Tersoff is a principal research staff member at the IBM T.J. Watson Research Center. His recent research includes semiconductor nanowire growth; nanoscale effects in heteroepitaxy, including stress-driven self-assembly and self-organization; and the physics of carbon nanotube devices. His early work includes theories of scanning tunneling microscopy, Schottky barriers, and heterojunction band lineups. He also developed model interatomic potentials that are widely used in materials simulations. His work has been recognized by the Davisson-Germer Prize of the American Physical Society (APS), the Medard W. Welch Award of the American Vacuum Society (AVS), and the MRS Medal. Tersoff is a member of the National Academy of Engineering and a Fellow of the APS, AVS, and MRS. He served on the MRS Board of Directors from 2003 to 2005. He received his BA degree in physics from Swarthmore College and his PhD degree in physics from the University of California, Berkeley.

His presentation will focus on “Simple Models for Complex Behavior in Nanowire Growth.” Semiconductor nanowires provide unique opportunities for studying crystal growth. Their small diameter guarantees single-crystal growth. He will describe some of his observations and show how even simple models can provide useful insights into behavior, thus deepening the understanding of nanoscale materials.
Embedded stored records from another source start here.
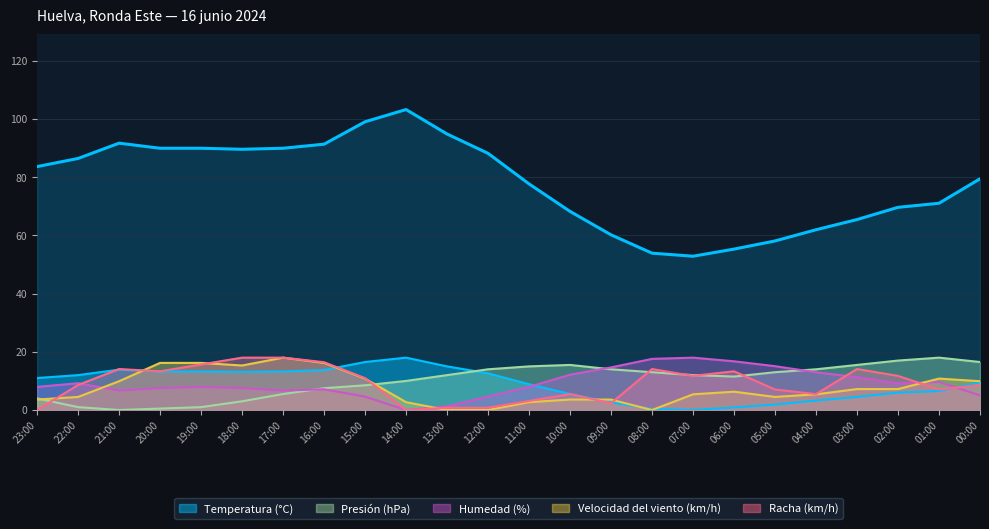

Which category has the highest value across all series?

14:00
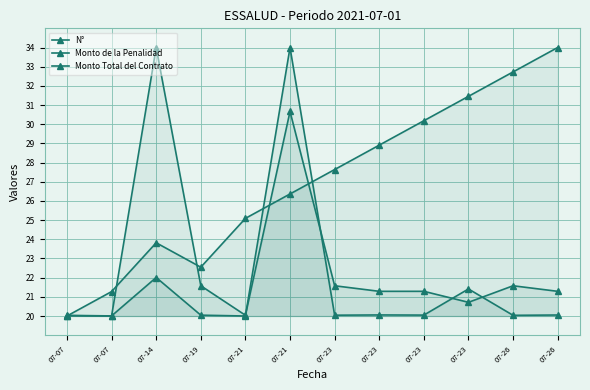

Where do N° and Monto Total del Contrato first cross each other?

07-07 and 07-07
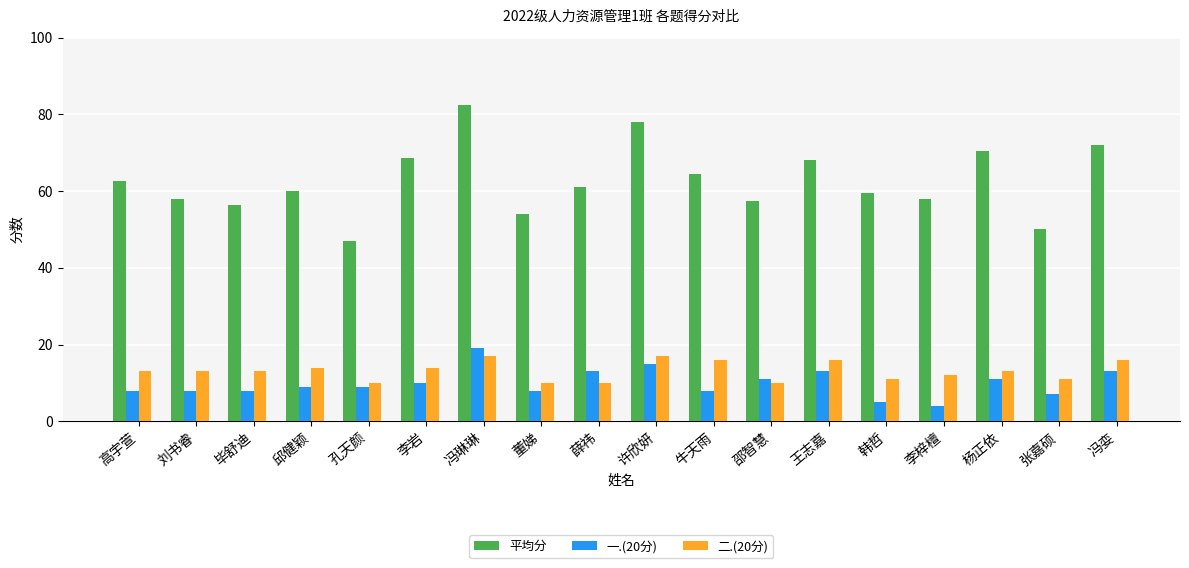

What value does the 一.(20分) series have at 李岩?

10.0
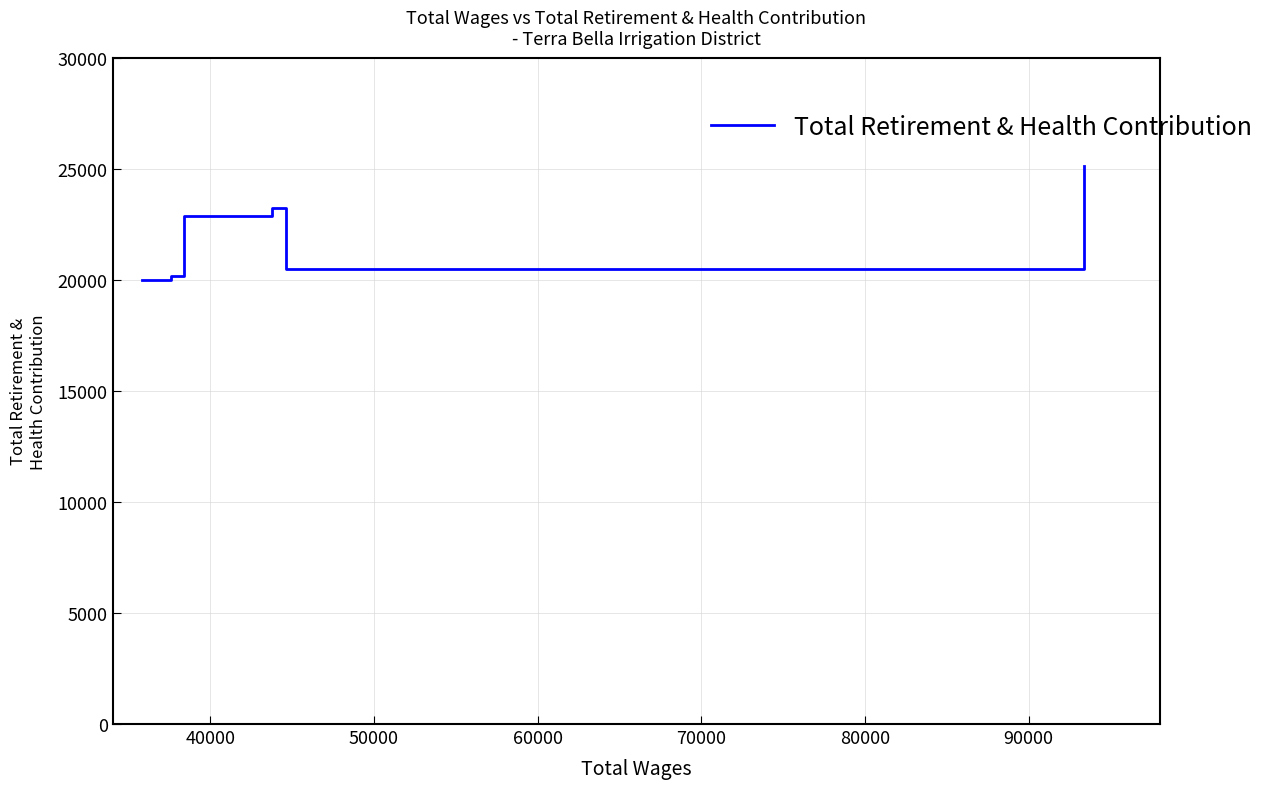

What is the difference between the maximum and minimum values?

5139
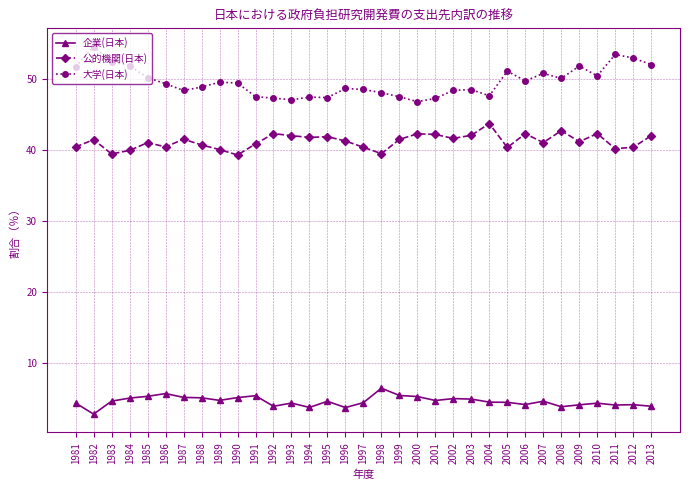

What is the spread (max minus min) of values at 1984?

46.9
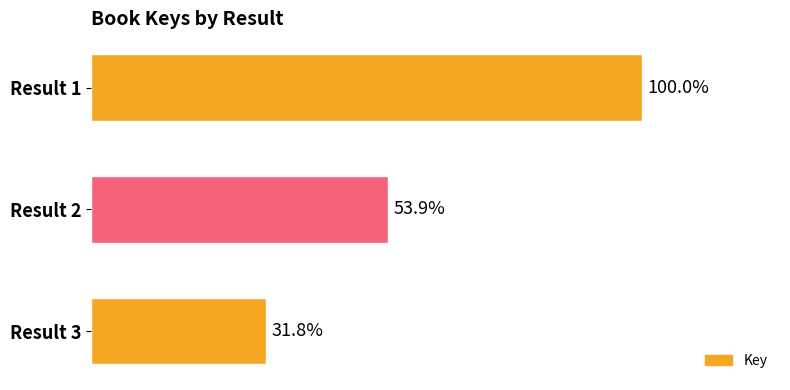

Does the chart contain any negative values?

No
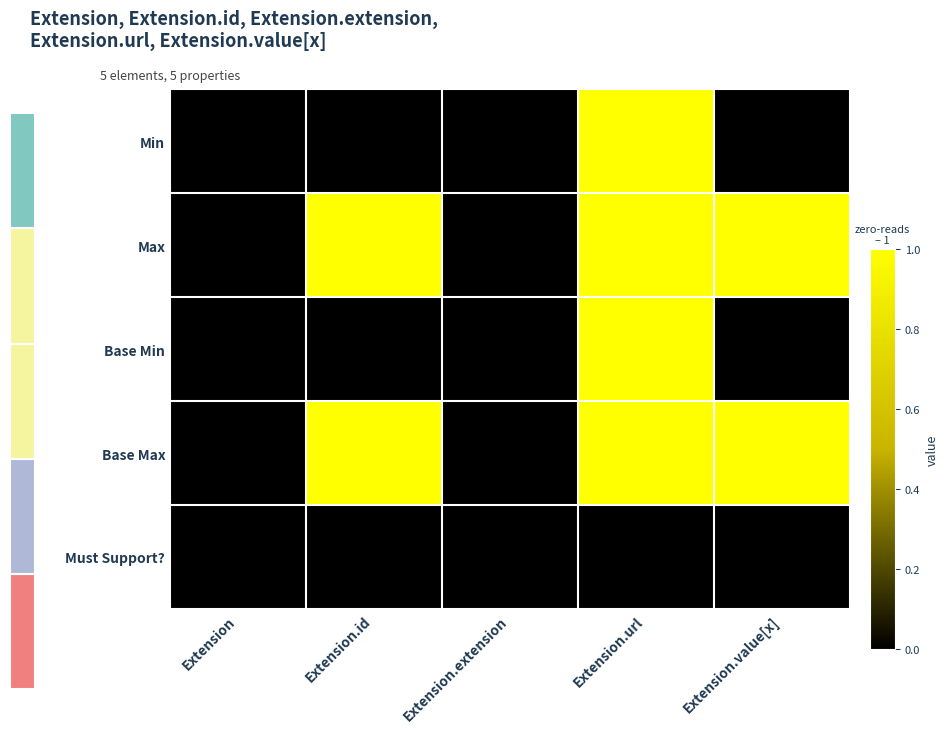

At which category is the sum across all series the highest?

Extension.url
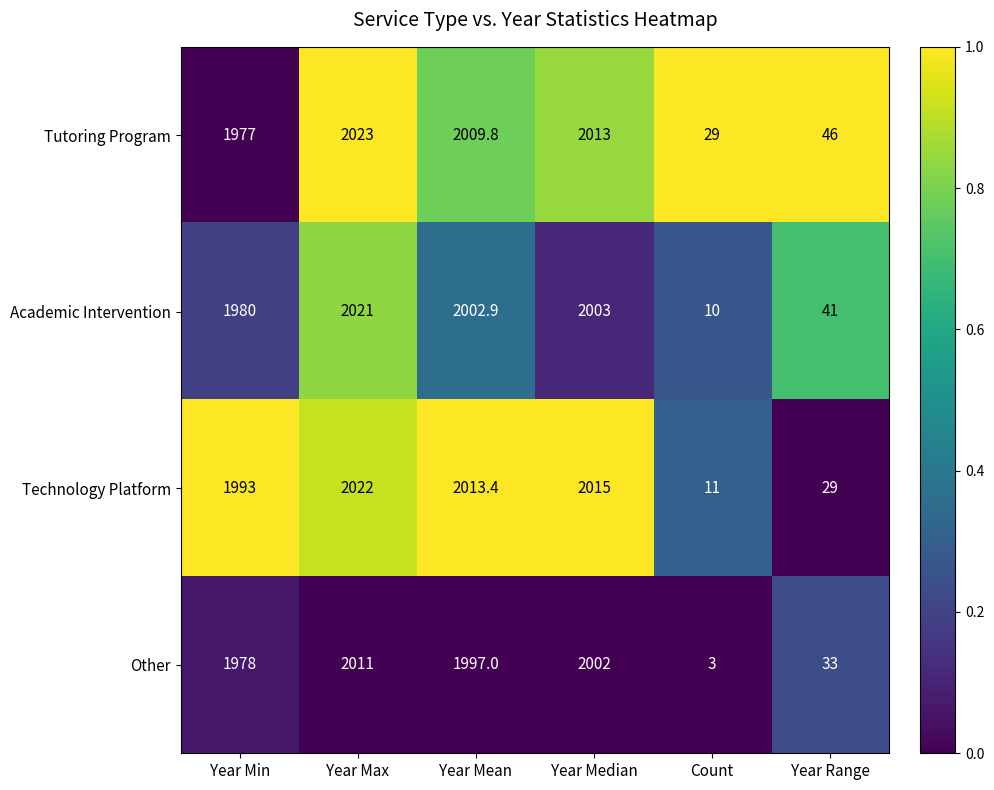

The Tutoring Program series shows 726.2 at Year Mean. True or false?

False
Named after Arthur von Hippel (1898–2003), the award recognizes the qualities most prized by materials scientists and engineers—brilliance and originality of intellect, combined with a vision that transcends the boundaries of conventional disciplines, as exemplified by the life of Arthur von Hippel (mrs.org/vonhippel).

The MRS Von Hippel Award includes a $10,000 cash prize, honorary lifetime membership in MRS, and a trophy.